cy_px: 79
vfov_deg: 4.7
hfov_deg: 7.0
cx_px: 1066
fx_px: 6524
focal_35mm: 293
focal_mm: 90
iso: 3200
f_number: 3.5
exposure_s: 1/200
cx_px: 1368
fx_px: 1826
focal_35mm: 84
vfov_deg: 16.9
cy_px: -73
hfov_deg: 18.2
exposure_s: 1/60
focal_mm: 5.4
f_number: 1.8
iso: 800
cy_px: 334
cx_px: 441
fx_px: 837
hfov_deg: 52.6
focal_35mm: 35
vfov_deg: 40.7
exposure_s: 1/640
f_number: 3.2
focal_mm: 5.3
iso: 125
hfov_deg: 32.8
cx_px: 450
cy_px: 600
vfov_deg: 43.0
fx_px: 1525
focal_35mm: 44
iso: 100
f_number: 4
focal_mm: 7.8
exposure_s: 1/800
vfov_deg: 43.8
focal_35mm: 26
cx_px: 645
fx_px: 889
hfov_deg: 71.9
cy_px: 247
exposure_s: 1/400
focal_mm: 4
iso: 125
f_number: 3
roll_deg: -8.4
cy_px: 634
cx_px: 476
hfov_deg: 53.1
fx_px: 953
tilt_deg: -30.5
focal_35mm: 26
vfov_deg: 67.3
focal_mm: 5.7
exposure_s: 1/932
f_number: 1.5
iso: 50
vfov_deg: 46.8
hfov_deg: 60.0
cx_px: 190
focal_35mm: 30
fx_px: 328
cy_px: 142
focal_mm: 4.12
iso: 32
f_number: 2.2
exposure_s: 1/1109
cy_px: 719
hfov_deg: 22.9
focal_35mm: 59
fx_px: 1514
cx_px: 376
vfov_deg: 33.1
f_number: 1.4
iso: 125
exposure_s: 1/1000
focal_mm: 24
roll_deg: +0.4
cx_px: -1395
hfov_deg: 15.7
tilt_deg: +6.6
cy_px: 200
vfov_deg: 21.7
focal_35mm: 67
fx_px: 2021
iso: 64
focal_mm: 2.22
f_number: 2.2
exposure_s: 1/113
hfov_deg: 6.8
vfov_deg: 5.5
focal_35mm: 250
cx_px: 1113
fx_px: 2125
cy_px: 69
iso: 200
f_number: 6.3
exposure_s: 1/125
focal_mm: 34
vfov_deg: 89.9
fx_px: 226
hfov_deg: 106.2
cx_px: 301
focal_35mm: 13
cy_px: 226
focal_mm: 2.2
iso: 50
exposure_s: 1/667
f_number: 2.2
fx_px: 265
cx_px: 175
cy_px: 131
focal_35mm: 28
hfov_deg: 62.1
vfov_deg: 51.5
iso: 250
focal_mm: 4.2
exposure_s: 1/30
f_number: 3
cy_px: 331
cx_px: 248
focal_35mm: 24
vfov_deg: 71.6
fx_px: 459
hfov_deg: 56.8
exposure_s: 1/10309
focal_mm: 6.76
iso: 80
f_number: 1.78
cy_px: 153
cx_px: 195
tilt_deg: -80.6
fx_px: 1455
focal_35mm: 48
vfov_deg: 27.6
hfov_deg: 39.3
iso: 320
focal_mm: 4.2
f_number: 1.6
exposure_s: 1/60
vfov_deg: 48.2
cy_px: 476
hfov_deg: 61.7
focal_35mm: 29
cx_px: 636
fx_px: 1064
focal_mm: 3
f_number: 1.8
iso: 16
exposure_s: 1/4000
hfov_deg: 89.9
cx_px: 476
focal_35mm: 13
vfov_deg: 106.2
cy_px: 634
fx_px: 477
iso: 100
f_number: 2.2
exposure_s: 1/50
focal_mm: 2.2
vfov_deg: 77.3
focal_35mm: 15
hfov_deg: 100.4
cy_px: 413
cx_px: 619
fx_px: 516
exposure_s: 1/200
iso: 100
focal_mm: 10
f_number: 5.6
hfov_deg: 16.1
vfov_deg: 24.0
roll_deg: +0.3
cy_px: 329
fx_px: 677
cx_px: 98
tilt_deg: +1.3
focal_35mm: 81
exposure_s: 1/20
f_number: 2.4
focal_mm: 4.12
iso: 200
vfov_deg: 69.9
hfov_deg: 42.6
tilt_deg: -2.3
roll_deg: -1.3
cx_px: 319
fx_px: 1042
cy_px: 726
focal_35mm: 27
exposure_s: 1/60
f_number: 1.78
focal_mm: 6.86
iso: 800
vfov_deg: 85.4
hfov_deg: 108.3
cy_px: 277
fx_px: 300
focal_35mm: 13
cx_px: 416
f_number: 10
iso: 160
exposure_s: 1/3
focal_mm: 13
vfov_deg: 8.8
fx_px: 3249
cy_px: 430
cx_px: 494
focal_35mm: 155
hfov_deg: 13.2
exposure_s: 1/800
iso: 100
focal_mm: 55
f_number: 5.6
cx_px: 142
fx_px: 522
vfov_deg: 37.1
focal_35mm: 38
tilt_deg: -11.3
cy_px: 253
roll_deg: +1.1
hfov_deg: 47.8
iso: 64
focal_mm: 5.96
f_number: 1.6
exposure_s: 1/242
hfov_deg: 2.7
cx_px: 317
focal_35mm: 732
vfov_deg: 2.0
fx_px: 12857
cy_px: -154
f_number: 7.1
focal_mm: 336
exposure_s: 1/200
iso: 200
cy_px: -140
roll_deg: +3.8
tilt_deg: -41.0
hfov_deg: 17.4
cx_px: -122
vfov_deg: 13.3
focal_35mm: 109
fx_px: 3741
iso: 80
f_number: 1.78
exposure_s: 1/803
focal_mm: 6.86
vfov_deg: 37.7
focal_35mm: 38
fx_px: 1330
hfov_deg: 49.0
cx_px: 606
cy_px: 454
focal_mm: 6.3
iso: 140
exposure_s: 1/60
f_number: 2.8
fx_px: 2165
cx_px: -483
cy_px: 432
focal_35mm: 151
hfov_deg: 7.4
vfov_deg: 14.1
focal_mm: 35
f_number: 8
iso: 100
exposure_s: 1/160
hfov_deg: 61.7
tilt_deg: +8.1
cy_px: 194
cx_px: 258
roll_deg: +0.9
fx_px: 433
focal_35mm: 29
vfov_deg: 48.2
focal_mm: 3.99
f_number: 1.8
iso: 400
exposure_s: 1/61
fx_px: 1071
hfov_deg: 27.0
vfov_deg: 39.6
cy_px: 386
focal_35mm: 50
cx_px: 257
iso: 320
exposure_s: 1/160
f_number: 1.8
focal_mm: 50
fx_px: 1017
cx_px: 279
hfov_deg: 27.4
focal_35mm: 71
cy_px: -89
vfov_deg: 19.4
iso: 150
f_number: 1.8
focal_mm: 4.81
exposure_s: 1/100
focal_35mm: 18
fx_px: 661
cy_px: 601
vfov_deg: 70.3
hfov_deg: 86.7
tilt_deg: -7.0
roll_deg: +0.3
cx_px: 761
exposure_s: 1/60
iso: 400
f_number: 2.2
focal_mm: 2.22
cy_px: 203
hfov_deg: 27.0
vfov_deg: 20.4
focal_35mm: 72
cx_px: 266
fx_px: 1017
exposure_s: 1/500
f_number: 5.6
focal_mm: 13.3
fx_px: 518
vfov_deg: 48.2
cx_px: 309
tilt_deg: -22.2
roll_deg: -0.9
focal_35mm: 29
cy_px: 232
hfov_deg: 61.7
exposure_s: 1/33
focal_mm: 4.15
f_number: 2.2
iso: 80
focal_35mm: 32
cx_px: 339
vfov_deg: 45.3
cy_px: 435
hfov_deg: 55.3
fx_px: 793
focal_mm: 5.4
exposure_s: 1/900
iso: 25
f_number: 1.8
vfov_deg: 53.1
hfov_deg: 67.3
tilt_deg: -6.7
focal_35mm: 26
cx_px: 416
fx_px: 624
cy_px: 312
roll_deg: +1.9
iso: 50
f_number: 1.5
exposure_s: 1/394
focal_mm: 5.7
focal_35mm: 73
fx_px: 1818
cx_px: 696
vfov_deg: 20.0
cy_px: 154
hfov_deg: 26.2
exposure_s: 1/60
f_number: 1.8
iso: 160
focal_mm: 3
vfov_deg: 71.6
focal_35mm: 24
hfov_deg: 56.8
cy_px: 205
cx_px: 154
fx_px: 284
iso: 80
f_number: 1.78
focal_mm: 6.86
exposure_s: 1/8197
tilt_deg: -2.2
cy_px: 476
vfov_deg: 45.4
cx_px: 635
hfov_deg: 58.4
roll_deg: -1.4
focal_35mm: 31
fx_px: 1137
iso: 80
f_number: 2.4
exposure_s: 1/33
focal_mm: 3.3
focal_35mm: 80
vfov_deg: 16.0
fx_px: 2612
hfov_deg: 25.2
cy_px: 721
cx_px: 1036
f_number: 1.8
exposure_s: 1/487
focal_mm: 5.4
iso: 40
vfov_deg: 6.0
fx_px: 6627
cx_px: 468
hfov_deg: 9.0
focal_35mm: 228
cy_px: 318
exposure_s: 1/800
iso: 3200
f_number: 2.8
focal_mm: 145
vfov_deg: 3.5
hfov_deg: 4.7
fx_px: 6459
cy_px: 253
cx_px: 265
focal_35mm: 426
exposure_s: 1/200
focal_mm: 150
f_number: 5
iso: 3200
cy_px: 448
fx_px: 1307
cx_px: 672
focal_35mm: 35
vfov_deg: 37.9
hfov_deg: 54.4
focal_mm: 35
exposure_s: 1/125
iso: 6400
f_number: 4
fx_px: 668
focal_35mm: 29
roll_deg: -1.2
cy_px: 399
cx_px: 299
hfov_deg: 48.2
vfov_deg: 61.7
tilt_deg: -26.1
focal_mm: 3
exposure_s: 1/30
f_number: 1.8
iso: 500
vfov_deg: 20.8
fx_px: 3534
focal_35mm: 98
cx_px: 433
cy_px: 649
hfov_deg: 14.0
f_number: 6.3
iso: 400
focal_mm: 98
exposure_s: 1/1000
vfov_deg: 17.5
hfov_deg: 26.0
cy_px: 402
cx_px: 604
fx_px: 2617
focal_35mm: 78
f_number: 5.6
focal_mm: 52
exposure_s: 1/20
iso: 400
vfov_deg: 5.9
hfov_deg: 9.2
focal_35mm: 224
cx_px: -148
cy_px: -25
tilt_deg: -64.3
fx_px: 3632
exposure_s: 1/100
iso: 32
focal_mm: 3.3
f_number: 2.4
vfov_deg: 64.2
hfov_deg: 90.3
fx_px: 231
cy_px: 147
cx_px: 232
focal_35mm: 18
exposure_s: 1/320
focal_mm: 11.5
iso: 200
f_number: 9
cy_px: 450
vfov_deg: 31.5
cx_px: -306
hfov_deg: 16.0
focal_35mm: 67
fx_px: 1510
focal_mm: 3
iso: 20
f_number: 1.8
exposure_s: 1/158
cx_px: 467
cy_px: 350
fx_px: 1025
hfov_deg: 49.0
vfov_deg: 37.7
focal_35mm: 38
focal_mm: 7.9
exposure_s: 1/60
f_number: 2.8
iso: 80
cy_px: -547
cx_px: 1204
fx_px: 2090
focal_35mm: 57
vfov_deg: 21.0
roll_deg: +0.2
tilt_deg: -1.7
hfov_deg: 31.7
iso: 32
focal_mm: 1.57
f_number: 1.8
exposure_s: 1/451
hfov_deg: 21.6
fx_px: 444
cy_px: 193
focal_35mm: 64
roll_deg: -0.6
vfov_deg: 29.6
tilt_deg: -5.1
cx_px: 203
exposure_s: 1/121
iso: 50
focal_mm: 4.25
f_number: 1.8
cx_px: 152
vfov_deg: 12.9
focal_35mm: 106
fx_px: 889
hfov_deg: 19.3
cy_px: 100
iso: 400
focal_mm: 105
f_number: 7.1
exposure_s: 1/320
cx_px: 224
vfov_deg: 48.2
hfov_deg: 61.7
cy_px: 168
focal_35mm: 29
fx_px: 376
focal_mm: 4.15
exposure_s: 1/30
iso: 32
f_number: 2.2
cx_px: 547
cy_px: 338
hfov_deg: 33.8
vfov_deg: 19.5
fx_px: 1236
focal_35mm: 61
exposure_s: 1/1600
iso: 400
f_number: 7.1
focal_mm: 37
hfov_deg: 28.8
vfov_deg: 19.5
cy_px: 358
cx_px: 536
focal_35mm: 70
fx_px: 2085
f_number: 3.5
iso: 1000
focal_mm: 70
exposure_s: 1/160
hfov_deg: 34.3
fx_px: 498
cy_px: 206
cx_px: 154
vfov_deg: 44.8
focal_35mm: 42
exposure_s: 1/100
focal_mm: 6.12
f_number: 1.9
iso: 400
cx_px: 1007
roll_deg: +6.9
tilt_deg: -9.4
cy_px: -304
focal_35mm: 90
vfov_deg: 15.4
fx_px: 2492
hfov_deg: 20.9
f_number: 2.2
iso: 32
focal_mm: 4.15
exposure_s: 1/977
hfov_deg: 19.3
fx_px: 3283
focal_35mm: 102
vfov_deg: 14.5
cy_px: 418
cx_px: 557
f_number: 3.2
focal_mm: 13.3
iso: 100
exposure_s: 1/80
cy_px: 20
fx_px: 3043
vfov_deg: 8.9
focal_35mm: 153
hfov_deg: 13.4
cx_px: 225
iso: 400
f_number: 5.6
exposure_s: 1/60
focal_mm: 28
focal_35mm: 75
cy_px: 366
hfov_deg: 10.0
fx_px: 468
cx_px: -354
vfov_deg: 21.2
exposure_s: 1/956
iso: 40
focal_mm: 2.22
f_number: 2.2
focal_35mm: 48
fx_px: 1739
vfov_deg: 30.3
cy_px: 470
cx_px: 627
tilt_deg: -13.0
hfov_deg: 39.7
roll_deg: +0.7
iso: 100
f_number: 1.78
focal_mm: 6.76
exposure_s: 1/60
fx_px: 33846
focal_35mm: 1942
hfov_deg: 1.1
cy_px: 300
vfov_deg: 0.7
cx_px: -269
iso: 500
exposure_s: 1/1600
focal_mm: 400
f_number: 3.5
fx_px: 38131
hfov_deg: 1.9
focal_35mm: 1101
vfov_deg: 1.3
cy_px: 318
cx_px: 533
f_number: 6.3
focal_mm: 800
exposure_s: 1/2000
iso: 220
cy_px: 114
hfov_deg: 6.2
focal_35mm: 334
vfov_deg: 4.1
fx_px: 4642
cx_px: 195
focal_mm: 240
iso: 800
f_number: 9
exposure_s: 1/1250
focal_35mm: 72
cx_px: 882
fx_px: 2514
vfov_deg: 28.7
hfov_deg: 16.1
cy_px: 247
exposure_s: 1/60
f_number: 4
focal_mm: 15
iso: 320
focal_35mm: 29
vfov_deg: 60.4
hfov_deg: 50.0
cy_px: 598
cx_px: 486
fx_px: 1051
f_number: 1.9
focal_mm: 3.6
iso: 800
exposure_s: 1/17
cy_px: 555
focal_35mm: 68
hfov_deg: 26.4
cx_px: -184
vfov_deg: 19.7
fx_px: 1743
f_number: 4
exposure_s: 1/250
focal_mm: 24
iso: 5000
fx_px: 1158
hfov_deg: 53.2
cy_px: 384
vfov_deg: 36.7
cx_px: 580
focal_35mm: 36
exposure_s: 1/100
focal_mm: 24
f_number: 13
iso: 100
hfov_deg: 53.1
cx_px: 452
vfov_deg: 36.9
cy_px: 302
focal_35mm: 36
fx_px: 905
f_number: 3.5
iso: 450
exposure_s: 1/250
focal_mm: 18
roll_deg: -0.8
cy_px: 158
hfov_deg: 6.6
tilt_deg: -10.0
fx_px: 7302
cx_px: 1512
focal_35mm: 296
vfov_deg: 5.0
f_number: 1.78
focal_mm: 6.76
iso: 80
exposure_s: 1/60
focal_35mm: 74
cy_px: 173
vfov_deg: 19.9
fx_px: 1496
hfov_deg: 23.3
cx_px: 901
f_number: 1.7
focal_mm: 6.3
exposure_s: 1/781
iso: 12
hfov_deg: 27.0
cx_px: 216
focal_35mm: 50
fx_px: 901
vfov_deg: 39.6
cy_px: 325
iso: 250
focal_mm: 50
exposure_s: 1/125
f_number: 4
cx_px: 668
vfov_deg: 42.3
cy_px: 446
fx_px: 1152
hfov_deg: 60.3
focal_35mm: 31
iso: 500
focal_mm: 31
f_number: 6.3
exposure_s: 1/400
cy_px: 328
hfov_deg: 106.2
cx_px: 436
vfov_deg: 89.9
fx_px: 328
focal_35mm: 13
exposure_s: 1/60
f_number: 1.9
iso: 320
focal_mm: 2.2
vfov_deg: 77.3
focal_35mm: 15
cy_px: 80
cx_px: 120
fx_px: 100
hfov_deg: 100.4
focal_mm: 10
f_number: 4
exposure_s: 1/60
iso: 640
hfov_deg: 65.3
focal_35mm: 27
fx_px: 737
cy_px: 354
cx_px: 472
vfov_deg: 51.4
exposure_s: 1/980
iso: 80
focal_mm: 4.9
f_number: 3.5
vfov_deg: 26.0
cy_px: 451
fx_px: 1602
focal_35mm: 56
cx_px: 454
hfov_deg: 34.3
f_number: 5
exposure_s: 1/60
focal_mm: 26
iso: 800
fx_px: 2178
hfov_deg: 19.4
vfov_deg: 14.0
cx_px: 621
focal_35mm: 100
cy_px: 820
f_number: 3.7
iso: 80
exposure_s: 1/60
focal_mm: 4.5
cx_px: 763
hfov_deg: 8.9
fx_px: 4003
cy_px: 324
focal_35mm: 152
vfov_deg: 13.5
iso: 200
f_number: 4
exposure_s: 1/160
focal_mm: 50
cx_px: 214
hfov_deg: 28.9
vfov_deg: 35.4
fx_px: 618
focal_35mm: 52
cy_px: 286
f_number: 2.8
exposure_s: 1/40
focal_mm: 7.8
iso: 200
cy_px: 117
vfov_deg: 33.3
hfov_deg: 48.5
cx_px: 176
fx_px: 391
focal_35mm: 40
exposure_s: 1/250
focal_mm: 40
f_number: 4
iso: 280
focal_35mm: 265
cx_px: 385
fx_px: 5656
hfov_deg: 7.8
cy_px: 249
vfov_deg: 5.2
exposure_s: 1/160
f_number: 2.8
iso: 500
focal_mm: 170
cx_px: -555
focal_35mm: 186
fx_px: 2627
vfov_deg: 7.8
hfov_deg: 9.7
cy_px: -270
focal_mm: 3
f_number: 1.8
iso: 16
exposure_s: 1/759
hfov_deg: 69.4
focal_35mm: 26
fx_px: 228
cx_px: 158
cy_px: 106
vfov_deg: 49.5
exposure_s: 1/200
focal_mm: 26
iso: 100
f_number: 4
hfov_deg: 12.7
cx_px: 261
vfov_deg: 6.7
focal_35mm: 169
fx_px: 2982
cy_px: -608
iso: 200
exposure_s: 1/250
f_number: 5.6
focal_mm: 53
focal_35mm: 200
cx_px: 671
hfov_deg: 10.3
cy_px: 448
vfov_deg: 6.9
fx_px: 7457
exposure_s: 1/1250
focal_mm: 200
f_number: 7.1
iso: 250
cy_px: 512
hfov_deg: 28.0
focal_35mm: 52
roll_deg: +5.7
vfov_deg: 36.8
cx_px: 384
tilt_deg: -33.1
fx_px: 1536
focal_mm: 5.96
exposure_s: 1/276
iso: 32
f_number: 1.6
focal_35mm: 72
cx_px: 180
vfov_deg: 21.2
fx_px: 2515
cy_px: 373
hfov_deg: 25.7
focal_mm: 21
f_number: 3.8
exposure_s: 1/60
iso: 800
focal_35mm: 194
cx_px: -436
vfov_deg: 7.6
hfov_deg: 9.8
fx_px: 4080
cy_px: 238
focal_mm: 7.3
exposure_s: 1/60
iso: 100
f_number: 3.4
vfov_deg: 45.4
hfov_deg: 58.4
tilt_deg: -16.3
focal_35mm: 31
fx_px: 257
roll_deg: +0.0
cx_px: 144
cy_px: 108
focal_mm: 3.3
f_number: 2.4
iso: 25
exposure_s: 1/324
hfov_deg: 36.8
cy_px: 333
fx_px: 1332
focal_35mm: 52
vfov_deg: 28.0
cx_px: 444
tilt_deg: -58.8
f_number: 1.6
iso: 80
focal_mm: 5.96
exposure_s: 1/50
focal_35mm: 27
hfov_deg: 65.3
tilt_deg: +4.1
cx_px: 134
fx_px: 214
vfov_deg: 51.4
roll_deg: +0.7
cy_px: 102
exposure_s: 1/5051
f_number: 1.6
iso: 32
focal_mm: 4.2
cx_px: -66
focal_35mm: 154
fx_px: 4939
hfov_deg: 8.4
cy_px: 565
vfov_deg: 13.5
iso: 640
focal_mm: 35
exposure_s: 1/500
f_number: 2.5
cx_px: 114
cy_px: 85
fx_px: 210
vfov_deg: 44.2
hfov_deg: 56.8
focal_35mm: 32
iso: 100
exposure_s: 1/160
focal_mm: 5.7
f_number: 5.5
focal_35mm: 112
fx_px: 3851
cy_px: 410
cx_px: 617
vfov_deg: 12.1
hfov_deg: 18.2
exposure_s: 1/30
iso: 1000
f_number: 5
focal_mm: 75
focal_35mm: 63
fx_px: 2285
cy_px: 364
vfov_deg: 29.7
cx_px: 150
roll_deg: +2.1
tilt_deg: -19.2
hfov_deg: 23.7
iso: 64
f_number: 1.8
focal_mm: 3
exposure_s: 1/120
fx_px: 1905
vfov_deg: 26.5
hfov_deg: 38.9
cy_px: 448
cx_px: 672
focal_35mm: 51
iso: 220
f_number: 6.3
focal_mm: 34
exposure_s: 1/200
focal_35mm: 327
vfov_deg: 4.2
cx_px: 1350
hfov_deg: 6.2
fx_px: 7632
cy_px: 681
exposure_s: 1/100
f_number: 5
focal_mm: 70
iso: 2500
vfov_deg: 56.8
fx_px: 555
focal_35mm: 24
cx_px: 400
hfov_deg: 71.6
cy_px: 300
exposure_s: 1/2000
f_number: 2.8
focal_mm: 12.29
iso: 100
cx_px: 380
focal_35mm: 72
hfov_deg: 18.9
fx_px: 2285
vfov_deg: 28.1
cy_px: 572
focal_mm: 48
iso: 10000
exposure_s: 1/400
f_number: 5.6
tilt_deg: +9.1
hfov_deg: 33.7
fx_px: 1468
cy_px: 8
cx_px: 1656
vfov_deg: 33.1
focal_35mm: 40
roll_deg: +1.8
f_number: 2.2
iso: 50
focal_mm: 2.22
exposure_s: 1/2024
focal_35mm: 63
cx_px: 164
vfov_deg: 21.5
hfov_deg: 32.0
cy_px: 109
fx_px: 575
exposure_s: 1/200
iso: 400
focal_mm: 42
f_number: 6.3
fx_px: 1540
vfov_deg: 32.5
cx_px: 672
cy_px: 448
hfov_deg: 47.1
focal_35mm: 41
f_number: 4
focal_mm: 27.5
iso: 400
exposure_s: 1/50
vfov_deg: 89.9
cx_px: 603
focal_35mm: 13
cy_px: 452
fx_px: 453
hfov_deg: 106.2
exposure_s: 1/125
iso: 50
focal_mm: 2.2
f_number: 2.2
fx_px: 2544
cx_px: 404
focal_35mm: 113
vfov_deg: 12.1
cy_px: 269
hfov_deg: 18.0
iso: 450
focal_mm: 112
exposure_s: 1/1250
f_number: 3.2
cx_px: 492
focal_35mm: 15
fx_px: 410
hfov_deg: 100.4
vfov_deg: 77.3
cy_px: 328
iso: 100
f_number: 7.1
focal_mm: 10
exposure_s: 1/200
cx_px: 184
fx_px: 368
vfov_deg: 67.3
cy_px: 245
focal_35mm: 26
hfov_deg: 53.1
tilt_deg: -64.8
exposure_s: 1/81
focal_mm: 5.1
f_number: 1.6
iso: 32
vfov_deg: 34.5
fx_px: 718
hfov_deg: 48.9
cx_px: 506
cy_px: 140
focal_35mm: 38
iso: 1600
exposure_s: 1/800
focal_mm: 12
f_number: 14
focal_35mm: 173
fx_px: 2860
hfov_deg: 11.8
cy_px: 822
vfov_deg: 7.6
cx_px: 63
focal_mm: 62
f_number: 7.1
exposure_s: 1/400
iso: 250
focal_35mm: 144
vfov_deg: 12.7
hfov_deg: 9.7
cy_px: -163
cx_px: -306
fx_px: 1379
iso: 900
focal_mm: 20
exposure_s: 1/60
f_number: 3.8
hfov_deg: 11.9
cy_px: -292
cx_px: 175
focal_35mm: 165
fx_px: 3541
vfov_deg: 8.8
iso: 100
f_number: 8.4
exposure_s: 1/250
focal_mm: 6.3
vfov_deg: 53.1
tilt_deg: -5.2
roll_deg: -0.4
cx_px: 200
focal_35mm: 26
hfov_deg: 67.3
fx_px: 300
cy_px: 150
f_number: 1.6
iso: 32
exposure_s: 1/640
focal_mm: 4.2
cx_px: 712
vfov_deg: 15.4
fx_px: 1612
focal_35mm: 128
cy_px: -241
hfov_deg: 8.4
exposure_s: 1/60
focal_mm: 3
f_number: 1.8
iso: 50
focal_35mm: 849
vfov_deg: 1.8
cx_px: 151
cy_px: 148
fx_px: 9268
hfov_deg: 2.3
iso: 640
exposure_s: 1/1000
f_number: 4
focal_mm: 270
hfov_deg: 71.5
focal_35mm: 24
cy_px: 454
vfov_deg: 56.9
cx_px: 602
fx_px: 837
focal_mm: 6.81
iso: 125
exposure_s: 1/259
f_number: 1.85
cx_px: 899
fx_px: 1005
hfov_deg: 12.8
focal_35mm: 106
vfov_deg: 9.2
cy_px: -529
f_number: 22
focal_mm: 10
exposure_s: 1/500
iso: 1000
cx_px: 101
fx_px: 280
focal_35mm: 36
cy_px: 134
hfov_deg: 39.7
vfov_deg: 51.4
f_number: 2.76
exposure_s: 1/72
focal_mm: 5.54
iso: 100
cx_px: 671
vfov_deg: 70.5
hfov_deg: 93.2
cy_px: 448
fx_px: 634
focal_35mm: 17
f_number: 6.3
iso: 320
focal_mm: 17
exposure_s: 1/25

- [Your assignment]
Please repeat word for word the lines above that run from the beginning through the line containing "focal_35mm: 30", keeping both the first and that last line.

- [Task result]
cy_px: 79
vfov_deg: 4.7
hfov_deg: 7.0
cx_px: 1066
fx_px: 6524
focal_35mm: 293
focal_mm: 90
iso: 3200
f_number: 3.5
exposure_s: 1/200
cx_px: 1368
fx_px: 1826
focal_35mm: 84
vfov_deg: 16.9
cy_px: -73
hfov_deg: 18.2
exposure_s: 1/60
focal_mm: 5.4
f_number: 1.8
iso: 800
cy_px: 334
cx_px: 441
fx_px: 837
hfov_deg: 52.6
focal_35mm: 35
vfov_deg: 40.7
exposure_s: 1/640
f_number: 3.2
focal_mm: 5.3
iso: 125
hfov_deg: 32.8
cx_px: 450
cy_px: 600
vfov_deg: 43.0
fx_px: 1525
focal_35mm: 44
iso: 100
f_number: 4
focal_mm: 7.8
exposure_s: 1/800
vfov_deg: 43.8
focal_35mm: 26
cx_px: 645
fx_px: 889
hfov_deg: 71.9
cy_px: 247
exposure_s: 1/400
focal_mm: 4
iso: 125
f_number: 3
roll_deg: -8.4
cy_px: 634
cx_px: 476
hfov_deg: 53.1
fx_px: 953
tilt_deg: -30.5
focal_35mm: 26
vfov_deg: 67.3
focal_mm: 5.7
exposure_s: 1/932
f_number: 1.5
iso: 50
vfov_deg: 46.8
hfov_deg: 60.0
cx_px: 190
focal_35mm: 30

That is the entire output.